List every mathematical symbol whose meaning is stated in the passage on shrinkage regularization and HDA below, giving the meaning the passage assigns to each.

== Quoted passage

In some applications including face recognition, the number of training samples is often limited. If the number of training samples is less than the feature dimensionality, it leads to problems such as singular within-class scatter matrix. In the literature, it is also known as the small sample size problem and shrinkage regularization is generally used to address the issue (Friedman, 1989). Utilizing the shrinkage regularization, Eq. 3 is updated as

J (w) = \frac{| w^{T} S_{H B} w |}{| w^{T} ((1 - λ) S_{H W} + λ I) w |} (4)

Here, I represents the identity matrix and λ is the regularization parameter. Note that $λ = 0$ results in no regularization, whereas $λ = 1$ results into not utilizing the within-class scatter matrix $S_{H W}$ .

To visualize the functioning of the proposed HDA as opposed to LDA, the distributions of the projections obtained using LDA and HDA are shown in Figure 2. Table 1 presents a quantitative analysis in terms of the overlap between projections of views of both classes. The overlap between two histograms is calculated as $\sum_{m} min (h_{1} (m), h_{2} (m))$ , where $h_{1} (m)$ and $h_{2} (m)$ are the values of the $m^{t h}$ bin of the first and second histograms, respectively. In the ideal case, the projections of different views of the same class should completely overlap (i.e., area of overlap 0.5) and the projections of the views of different classes should be nonoverlapping (i.e., area of overlap 0). Since LDA does not take into account the view information, the overlap between projections of both classes is large. Further, it is interesting to note that LDA yields a significant overlap of 0.351 between view A of class 1 and view B of class 2. Such overlap can deteriorate the heterogeneous matching performance. In the heterogeneous analysis (last two rows of Table 1), the overlap between projections of two views of the same class is relatively low. Note that view A and view B of class 1 result in two individual peaks. This also increases the intra-class variation, that is, projection distributions of both classes are spread rather than peaked. HDA yields better projection directions with less than 50% of inter-class overlap compared to LDA. For the homogeneous matching scenarios (fourth and fifth rows), HDA has marginally poor overlap compared to LDA. However, for the heterogeneous scenarios, the overlap of HDA is significantly lower for non-match pair of view A class 1–view B class 2 (seventh row) and higher for match pairs (last two rows). For the view A class 2–view B class 1 (eighth row), the numbers are slightly poorer for HDA; however, the difference is small enough to be neglected in context of the overlap metrics of other three pairs.

====
== Information supplied

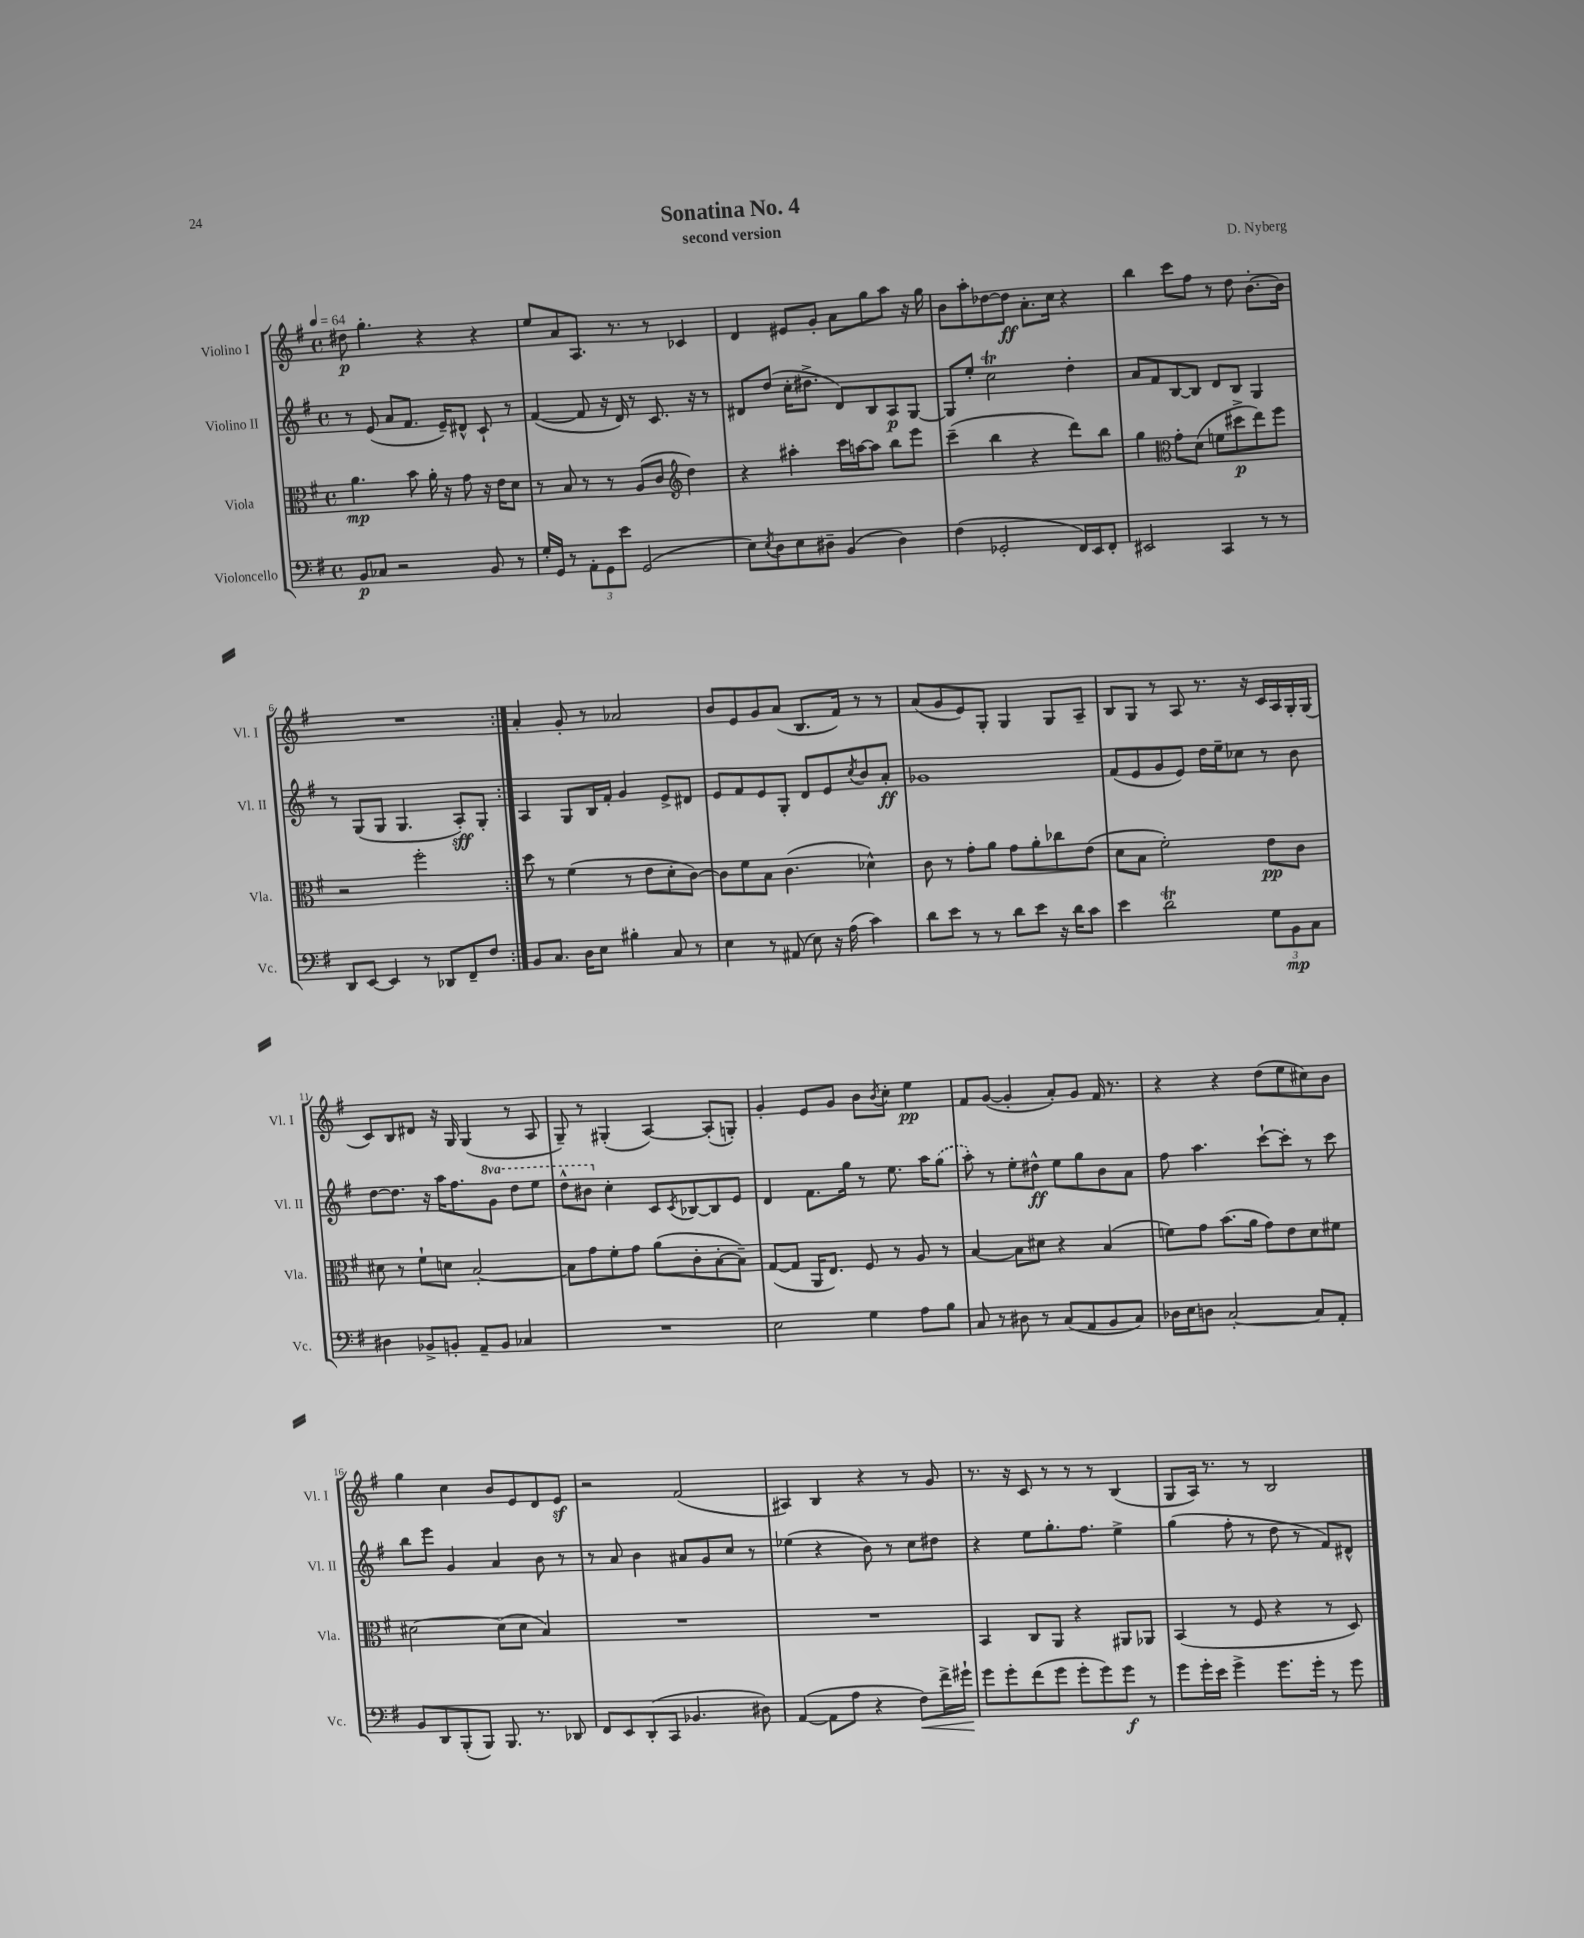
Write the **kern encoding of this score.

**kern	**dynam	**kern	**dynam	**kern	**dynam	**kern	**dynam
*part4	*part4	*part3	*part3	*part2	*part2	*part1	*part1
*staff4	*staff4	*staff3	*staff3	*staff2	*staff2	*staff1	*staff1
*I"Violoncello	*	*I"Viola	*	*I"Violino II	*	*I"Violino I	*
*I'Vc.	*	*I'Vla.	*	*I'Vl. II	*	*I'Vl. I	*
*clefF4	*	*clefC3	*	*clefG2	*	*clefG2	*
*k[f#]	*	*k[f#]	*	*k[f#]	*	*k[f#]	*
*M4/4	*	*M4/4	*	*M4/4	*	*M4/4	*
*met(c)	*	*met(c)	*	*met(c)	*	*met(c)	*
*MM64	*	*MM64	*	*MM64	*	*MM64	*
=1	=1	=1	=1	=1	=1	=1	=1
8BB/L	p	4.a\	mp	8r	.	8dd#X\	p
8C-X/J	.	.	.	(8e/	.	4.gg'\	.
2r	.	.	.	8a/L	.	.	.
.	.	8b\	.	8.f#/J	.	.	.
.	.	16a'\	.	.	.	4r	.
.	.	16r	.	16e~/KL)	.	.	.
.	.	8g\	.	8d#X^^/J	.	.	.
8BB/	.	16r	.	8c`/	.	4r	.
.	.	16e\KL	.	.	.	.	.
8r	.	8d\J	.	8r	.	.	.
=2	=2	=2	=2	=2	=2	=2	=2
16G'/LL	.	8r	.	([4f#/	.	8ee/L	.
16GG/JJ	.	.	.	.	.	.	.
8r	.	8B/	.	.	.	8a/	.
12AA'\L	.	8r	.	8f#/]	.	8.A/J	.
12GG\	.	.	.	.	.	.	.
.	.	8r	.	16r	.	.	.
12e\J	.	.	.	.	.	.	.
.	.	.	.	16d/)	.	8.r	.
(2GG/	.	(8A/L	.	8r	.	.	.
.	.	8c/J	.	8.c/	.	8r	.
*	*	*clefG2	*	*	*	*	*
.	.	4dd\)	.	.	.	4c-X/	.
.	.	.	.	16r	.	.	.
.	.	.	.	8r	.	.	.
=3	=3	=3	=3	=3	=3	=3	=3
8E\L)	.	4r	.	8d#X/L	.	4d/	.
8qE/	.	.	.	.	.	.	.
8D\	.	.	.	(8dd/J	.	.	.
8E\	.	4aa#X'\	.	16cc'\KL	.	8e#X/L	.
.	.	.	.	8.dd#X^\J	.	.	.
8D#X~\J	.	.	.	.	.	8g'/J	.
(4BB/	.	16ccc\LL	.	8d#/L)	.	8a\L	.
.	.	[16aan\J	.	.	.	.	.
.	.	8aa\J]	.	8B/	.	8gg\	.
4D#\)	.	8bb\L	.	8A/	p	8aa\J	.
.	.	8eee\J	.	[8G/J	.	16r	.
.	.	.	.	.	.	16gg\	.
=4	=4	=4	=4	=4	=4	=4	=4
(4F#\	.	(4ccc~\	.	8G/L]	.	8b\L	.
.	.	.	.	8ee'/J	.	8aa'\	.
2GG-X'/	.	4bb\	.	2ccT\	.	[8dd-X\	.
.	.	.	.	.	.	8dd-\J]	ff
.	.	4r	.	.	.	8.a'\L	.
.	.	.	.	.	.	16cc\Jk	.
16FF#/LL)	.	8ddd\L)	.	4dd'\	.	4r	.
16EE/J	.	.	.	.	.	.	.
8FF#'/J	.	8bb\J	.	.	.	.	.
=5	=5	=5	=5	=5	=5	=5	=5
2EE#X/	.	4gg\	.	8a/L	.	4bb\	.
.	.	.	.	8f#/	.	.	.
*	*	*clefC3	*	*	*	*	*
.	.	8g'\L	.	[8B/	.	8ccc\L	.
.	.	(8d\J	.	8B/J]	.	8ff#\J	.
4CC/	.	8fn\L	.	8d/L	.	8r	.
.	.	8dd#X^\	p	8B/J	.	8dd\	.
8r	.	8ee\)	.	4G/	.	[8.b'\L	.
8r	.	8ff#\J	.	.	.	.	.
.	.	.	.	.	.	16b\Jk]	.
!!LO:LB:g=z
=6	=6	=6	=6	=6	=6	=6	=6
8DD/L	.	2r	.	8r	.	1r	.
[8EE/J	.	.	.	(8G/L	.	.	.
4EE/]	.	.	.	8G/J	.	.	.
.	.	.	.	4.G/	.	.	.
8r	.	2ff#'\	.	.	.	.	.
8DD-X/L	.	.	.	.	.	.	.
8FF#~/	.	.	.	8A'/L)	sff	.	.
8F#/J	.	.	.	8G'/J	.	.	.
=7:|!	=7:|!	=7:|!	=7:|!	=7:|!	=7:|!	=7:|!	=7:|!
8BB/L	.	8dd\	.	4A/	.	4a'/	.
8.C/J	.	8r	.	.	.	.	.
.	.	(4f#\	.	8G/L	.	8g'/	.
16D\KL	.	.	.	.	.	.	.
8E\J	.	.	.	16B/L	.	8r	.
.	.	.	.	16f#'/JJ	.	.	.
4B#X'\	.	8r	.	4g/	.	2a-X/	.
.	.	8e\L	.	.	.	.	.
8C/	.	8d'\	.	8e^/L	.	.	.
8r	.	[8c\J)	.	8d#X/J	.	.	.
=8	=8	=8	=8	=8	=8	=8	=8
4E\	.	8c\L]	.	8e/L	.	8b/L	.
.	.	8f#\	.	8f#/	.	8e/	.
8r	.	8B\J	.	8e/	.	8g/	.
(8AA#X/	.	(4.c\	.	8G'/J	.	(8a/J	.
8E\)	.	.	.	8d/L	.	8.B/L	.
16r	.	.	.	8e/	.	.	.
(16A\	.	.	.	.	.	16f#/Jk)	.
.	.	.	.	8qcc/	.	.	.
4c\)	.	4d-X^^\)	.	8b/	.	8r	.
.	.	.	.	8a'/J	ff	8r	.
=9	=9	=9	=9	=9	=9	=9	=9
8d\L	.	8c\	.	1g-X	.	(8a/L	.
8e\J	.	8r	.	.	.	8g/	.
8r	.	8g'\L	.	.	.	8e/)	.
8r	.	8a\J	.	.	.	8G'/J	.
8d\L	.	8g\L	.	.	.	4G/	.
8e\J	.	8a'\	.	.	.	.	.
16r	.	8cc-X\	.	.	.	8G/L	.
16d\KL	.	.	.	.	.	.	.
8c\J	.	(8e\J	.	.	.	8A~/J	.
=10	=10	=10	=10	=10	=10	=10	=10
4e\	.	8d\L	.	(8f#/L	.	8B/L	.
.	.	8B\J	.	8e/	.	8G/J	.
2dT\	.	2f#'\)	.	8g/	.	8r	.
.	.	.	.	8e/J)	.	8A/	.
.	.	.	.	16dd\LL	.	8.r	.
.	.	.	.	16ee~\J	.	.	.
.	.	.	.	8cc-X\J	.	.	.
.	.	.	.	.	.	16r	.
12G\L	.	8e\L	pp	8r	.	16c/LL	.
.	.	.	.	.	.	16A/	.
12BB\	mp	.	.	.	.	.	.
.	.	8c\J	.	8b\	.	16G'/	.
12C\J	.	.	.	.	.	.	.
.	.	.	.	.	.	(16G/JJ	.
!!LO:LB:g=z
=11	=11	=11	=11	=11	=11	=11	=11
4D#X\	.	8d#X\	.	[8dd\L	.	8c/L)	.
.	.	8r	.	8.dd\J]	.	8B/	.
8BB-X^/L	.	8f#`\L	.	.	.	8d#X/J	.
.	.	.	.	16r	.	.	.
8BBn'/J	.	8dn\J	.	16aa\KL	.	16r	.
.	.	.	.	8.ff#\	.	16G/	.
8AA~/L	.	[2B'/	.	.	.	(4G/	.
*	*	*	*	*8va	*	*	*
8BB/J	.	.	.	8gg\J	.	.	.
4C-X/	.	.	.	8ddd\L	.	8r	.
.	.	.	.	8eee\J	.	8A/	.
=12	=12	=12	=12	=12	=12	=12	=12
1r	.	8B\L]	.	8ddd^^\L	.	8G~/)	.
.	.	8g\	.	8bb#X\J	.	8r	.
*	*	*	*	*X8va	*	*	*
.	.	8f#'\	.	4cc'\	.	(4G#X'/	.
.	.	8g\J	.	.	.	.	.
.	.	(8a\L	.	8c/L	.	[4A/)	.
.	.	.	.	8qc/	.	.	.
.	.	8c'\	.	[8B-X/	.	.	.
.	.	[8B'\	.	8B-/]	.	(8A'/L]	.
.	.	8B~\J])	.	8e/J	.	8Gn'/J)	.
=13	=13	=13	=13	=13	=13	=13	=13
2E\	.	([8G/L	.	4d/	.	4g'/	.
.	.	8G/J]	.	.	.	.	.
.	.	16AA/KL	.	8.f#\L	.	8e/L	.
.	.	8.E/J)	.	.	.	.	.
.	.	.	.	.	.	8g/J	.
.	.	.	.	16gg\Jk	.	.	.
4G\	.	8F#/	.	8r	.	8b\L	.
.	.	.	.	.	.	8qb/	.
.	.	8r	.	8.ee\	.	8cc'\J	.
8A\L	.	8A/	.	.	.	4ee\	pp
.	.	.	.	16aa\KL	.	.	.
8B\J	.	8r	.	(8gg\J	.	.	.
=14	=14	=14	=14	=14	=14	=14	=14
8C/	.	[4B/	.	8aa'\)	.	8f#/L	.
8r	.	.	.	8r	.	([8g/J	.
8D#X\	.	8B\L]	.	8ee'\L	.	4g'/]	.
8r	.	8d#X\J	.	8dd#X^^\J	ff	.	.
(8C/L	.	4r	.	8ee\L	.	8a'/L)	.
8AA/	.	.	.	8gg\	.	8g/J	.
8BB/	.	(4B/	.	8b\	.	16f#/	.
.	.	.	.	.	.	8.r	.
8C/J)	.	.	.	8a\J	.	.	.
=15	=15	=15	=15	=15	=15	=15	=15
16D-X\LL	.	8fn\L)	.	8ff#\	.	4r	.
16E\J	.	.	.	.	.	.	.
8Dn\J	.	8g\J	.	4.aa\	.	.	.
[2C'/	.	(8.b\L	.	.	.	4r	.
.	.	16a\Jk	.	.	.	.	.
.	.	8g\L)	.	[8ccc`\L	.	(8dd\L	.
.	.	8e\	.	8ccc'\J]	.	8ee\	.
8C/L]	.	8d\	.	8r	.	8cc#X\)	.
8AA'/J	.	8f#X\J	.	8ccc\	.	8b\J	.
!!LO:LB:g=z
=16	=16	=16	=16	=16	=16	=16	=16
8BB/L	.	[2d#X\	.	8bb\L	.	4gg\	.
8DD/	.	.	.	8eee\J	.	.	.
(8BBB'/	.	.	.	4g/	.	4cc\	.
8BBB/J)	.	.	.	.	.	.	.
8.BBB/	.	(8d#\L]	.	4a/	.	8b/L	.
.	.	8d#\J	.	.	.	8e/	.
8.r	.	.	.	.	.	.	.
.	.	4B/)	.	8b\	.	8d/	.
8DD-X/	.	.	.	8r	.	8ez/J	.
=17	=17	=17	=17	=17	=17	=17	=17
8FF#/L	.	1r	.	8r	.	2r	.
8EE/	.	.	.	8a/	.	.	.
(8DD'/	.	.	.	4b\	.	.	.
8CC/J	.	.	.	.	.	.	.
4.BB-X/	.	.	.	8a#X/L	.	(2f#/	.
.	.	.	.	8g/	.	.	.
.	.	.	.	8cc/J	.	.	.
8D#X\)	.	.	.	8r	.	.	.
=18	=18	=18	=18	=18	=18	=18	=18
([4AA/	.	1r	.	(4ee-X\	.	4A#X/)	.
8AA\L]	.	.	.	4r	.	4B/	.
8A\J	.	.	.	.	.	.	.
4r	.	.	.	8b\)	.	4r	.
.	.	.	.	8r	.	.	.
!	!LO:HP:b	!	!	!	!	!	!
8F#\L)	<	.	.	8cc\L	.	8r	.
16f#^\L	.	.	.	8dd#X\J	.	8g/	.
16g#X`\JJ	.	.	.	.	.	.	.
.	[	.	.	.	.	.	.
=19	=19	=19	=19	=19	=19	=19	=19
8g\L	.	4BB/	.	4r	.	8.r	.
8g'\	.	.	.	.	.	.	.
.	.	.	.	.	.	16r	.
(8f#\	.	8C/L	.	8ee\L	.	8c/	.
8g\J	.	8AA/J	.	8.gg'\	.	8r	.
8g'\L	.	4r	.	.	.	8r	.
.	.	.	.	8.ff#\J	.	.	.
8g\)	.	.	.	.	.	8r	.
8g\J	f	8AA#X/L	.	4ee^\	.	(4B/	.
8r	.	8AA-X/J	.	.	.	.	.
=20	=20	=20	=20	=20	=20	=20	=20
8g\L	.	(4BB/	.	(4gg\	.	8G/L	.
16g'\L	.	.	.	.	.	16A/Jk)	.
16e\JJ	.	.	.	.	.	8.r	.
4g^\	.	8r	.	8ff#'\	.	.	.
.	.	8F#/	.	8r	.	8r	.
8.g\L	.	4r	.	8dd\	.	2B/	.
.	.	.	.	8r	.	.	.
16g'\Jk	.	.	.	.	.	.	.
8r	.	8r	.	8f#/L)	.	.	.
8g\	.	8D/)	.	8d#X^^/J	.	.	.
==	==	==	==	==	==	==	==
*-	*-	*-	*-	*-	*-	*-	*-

====

• _Answer in full_:
- I: the identity matrix
- λ: the regularization parameter
- S_{HW}: the within-class scatter matrix
- h_1(m): the value of the m-th bin of the first histogram
- h_2(m): the value of the m-th bin of the second histogram